Парень принялся с интересом наблюдать за процессом сожжения. Он как то слышал теорию о принципиальной разнице финской бани и костра. В первом случае человек находится как бы в коконе своего пота, а здесь поднимающийся от огня горячий воздух сушит кожу и человек умирает от теплового удара. В теории вроде бы верно: сердце останавливается при температуре тела в сорок два градуса, когда сворачивается белок. В реальности приговорённые безжизненно обвисли задолго до появления пламени у ног — просто угорели от дыма.
Началась новая стадия казни — фактически кремации трупов. Горожане жадно следили за действием, громко комментируя каждое движение горящих тел — их корчило от жара. На полное сожжение ушло примерно полчаса, костры догорели и народ начал потихоньку расходится. Из начальства первым ушел мэр, за ним его чиновники, последним уходил капитан де Кьяви. Артём оставался на месте — ему требовалось поговорить с викарием.
Наконец на городской площади осталось всего два десятка самых упорных зрителей, терпеливо следящих за стражниками, подбрасывающими поленья к тем кострам, где трупы «еретиков» не сгорели дотла.
Внезапно к эшафотам подъехала повозка с большой бочкой. Местный золотарь с ходу принялся ругаться с помощником викария, требуя с того денег:
— Ваши тупоголовые стражники снова выкинут в море золу вместе с моей бочкой! А мне что? Вывозить твоё дерьмо в карманах?
— Садись со стражниками в лодку! Сам будешь свою вонючую бочку охранять! — Огрызнулся священник.
— Ну уж нет, ты садись! — озлобился золотарь, — будешь изображать Ноя!
Перепалка грозила перерасти в рукопашную схватку, но тут подошёл викарий и протянул золотарю кувшин с местной брагой из забродивших фруктов:
— Держи! Второй получишь после возвращения на причале.
— Без второго в лодку не сяду! — ультимативно заявил золотарь.
— После возвращения получишь! — отрезал викарий, — иначе сам в бочке уплывёшь.
Золотарь присосался к кувшину. Высосав залпом всё содержимое, скандалист немного повеселел и, достав большой деревянный черпак, пошел собирать золу.
— Сколь мало надо дураку для счастью, — усмехнулся викарий и, внезапно оглянувшись на Артёма, приказал: — На колени!

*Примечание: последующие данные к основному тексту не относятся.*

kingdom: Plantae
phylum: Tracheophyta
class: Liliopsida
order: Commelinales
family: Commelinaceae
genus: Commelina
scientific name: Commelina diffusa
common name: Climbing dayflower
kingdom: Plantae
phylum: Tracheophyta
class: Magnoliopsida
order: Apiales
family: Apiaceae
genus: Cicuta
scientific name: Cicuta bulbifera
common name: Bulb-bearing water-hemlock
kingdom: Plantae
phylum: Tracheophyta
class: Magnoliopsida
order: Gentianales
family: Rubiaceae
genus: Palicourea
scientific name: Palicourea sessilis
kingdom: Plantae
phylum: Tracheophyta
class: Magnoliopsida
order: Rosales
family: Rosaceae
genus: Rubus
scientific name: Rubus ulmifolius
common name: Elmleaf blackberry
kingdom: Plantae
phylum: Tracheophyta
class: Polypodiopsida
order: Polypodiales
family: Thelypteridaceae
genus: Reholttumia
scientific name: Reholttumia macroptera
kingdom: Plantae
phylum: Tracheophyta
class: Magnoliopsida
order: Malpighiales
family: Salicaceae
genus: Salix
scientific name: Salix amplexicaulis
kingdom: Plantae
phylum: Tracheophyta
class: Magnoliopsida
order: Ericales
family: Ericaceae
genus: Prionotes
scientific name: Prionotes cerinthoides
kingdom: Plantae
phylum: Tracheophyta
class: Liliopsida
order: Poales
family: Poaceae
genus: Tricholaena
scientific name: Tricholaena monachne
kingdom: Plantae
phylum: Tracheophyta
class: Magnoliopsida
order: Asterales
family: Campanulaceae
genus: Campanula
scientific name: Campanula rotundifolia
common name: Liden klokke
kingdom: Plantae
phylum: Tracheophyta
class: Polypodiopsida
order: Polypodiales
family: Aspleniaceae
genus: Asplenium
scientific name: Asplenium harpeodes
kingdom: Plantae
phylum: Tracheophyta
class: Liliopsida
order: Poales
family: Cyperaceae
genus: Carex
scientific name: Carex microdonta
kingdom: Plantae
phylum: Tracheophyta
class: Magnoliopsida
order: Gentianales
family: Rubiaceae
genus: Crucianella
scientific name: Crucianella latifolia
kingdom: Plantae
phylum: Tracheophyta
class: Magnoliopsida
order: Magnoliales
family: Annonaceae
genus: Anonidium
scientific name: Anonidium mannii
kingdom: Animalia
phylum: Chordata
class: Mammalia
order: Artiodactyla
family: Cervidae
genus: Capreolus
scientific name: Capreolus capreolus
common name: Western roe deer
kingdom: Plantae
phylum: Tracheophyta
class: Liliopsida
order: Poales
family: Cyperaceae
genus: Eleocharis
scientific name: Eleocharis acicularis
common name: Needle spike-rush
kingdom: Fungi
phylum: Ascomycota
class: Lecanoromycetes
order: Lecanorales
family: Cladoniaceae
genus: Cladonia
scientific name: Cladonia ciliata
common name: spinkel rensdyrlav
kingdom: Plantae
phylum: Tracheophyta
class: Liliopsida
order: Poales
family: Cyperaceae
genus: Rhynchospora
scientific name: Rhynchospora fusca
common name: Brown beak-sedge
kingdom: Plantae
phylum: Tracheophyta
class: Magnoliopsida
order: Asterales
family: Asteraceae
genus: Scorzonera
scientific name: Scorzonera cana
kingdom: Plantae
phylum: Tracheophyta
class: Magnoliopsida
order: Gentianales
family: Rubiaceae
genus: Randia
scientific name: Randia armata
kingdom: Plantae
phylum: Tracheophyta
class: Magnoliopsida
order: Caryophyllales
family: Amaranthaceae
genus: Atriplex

— In nomine Patris, et Filii, et Spiritus Sancti. Amen. — Опускаясь перед священником, пропел Артём.
Стоять пришлось не менее получаса. Сначала над головой прочитали молитву, затем пропели псалом, после которого постучали крестом по плечам. Сжав зубы, парень терпел, мысленно считая впившиеся в колени камешки.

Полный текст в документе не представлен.